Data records

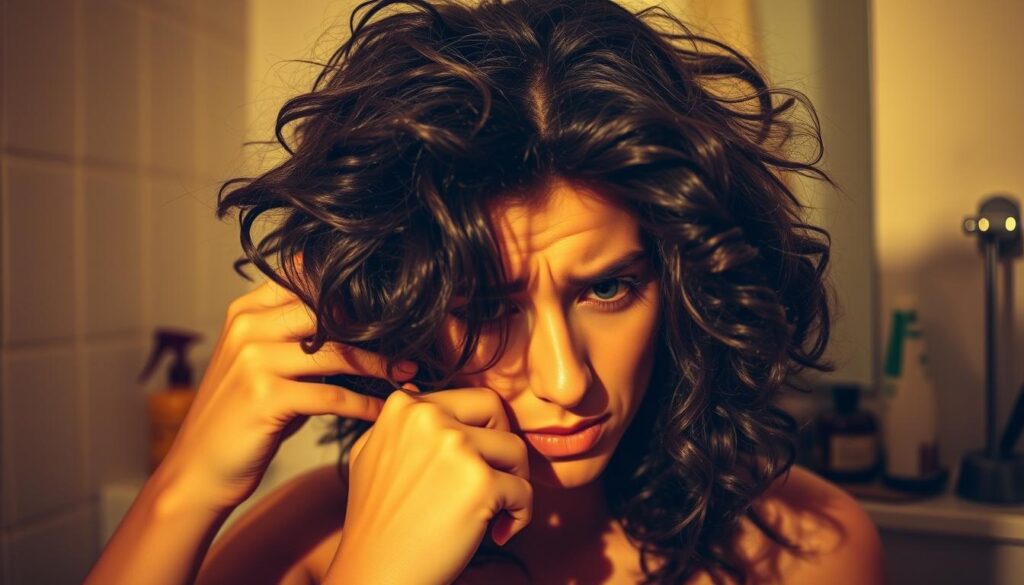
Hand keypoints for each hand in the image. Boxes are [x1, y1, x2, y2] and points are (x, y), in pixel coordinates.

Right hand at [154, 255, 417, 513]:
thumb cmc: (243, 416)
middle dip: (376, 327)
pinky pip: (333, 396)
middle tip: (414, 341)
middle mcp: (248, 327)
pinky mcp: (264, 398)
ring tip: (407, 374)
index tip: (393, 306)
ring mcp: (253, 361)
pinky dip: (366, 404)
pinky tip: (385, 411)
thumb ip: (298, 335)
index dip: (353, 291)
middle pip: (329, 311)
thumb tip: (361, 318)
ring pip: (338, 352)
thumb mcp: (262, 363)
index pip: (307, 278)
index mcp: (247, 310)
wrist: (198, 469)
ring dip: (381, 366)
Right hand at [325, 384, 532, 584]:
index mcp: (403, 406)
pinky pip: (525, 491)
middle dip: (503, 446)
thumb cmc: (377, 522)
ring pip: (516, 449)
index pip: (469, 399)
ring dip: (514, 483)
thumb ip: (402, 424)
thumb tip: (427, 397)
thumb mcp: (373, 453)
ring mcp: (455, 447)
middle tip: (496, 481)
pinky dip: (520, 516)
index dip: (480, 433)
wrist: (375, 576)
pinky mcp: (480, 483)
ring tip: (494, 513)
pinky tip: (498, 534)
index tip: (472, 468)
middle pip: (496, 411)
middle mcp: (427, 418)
--
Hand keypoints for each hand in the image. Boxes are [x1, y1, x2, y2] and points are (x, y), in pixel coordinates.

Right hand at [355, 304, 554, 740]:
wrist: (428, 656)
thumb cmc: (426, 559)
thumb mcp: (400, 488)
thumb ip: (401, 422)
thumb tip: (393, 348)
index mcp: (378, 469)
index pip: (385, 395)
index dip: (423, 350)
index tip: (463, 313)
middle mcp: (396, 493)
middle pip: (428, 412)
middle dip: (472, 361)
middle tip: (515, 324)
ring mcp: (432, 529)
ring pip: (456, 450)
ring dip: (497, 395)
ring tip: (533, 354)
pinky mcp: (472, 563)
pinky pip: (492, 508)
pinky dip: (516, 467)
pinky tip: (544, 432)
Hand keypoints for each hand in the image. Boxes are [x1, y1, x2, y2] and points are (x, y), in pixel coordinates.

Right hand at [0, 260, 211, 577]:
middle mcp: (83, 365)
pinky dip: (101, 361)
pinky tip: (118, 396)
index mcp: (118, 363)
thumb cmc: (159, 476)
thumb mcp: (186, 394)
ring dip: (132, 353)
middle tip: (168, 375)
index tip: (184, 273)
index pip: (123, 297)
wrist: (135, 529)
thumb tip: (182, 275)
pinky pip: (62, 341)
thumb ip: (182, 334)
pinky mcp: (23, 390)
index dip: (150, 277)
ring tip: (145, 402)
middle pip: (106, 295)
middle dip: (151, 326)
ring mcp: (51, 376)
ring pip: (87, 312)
==
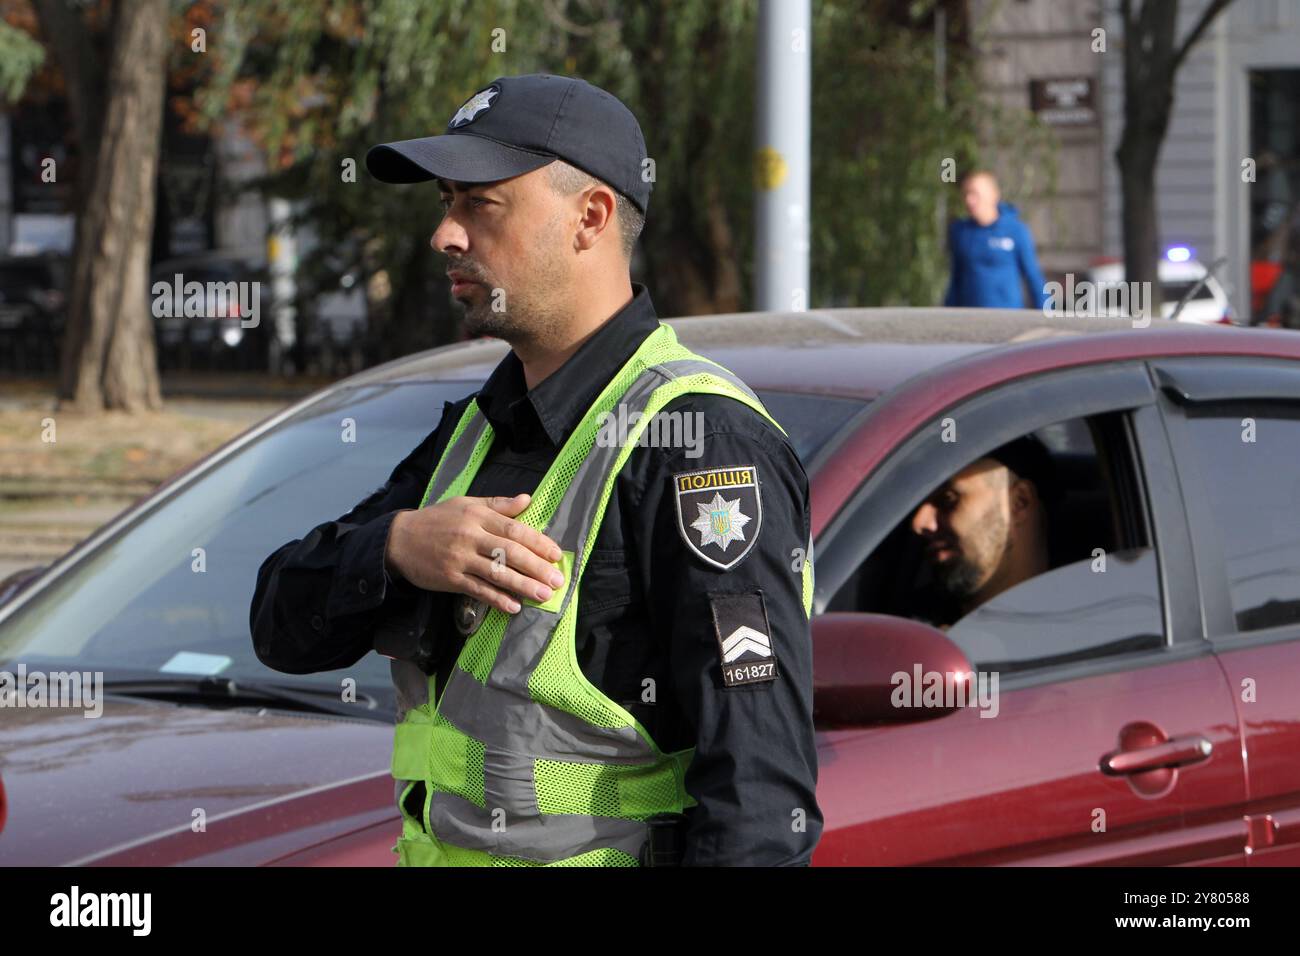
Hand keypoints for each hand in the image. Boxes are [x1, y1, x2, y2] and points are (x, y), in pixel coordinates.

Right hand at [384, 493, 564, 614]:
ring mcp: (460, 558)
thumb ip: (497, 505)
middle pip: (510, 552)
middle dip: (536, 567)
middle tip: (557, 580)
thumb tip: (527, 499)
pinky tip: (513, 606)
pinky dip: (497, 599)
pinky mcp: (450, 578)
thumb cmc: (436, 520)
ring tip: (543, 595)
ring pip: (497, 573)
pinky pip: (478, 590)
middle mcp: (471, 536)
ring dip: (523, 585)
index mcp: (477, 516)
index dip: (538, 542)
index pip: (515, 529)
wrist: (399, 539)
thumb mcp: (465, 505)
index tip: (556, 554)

- _Task prompt_: Taking the entries above, restate exactly those lines that fall between the line with "thumb ip: (402, 424)" and the line with "middle mcp: (427, 418)", keeping both of those lines too.

- _Written solution_:
thumb ip: (402, 424)
thumb tip: (427, 397)
thumb mcp: (373, 453)
ring mcp: (455, 447)
middle tip: (496, 481)
pinky dip: (520, 516)
index dip: (480, 433)
wrist: (375, 576)
pinky mcp: (480, 483)
ring tip: (494, 513)
pinky tip: (498, 534)
index tip: (472, 468)
middle pip: (496, 411)
middle mcp: (427, 418)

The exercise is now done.